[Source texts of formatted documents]
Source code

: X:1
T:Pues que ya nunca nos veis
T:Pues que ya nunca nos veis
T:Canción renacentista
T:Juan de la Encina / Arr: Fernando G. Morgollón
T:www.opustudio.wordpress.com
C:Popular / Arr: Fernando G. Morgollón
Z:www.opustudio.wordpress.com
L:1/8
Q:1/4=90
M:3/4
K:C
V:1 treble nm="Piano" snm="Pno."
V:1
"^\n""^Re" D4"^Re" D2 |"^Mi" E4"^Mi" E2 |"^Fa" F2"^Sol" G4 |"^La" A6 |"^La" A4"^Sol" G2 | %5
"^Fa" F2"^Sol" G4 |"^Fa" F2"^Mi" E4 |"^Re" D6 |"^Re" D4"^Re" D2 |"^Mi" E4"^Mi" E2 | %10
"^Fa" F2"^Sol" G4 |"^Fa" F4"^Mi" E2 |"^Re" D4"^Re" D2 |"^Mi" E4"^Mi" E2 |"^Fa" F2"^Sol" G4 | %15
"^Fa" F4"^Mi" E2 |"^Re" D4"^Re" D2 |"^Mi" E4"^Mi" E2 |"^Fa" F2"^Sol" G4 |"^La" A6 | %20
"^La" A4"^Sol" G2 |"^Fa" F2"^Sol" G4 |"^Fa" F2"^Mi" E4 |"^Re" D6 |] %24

__About this task__. Write out, word for word, every line from the one containing "T:www.opustudio.wordpress.com" through the last line of the records above.

__Answer box__.
T:www.opustudio.wordpress.com
C:Popular / Arr: Fernando G. Morgollón
Z:www.opustudio.wordpress.com
L:1/8
Q:1/4=90
M:3/4
K:C
V:1 treble nm="Piano" snm="Pno."
V:1
"^\n""^Re" D4"^Re" D2 |"^Mi" E4"^Mi" E2 |"^Fa" F2"^Sol" G4 |"^La" A6 |"^La" A4"^Sol" G2 | %5
"^Fa" F2"^Sol" G4 |"^Fa" F2"^Mi" E4 |"^Re" D6 |"^Re" D4"^Re" D2 |"^Mi" E4"^Mi" E2 | %10
"^Fa" F2"^Sol" G4 |"^Fa" F4"^Mi" E2 |"^Re" D4"^Re" D2 |"^Mi" E4"^Mi" E2 |"^Fa" F2"^Sol" G4 | %15
"^Fa" F4"^Mi" E2 |"^Re" D4"^Re" D2 |"^Mi" E4"^Mi" E2 |"^Fa" F2"^Sol" G4 |"^La" A6 | %20
"^La" A4"^Sol" G2 |"^Fa" F2"^Sol" G4 |"^Fa" F2"^Mi" E4 |"^Re" D6 |] %24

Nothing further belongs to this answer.